A Final Word on Balance
We’ve discussed how the phenolic profile of wines impact taste and mouthfeel as well as ways to adjust anthocyanin and tannin content in the cellar, both with processing choices and the use of additives. As a final thought it’s important to understand that wine phenolics are found in a complicated matrix of water, alcohol, acid, polysaccharides, proteins, aroma compounds, and perhaps sugar, all of which impact how we perceive bitterness, astringency, and body in wine. So, besides changing the actual tannin content in wine it is also possible to adjust astringency perception by changing the acid level, sugar and alcohol content, and body of the wine. Higher acid levels increase the perception of bitterness and astringency. Higher sugar and alcohol levels, as well as increased body, decrease the perception of astringency. Adding a bit of residual sugar to wine at bottling is a well-known tool to take the edge off both high acid levels as well as bitterness and astringency. Blending is also a traditional method of achieving balance in wine by combining together the elements of separate wines that, when brought together, make a more balanced whole. There are other winemaking additives that impact the body of wine, such as polysaccharides, gum arabic, and mannoproteins. As in all aspects of winemaking, there are a lot of options and no single one is the correct way to make a pleasant, balanced wine. That’s part of what makes winemaking so enjoyable.
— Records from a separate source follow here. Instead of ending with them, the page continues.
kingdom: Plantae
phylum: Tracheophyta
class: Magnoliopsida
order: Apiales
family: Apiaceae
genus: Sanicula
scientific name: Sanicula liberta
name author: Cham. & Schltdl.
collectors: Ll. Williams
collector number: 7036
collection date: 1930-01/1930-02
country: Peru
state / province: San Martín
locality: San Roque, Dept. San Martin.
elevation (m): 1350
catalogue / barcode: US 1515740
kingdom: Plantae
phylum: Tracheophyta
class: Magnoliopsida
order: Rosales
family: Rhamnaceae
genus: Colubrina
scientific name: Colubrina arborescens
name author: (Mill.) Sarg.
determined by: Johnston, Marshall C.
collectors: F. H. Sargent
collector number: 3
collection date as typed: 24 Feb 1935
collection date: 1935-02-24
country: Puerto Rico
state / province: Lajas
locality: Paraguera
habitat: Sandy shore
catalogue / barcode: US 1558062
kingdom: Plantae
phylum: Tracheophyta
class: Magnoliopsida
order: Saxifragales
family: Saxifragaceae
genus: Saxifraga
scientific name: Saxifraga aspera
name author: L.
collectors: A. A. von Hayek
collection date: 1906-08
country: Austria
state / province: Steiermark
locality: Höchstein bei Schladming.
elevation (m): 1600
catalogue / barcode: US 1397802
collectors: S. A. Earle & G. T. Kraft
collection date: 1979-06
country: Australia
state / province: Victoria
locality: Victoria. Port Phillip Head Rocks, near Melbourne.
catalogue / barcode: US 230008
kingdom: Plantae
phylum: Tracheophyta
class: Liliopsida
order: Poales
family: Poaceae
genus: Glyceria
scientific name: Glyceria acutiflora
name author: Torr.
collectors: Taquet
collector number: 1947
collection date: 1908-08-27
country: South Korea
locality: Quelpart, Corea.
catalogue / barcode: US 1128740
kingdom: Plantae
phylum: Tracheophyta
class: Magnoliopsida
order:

1 Soto Vázquez, E., Río Segade, S., & Orriols Fernández, I. (2010). “Effect of the Winemaking Technique on Phenolic Composition and Chromatic Characteristics in Young Red Wines.” European Food Research and Technology = Zeitschrift für Lebensmittel-Untersuchung und -Forschung, 789–802.
2 Manns, D. C. (2013). “Impact of Processing Parameters on the Phenolic Profile of Wines Produced from Hybrid Red Grapes Maréchal Foch, Corot noir, and Marquette.” Journal of Food Science, vol. 78, no. 5, pp. C696–702.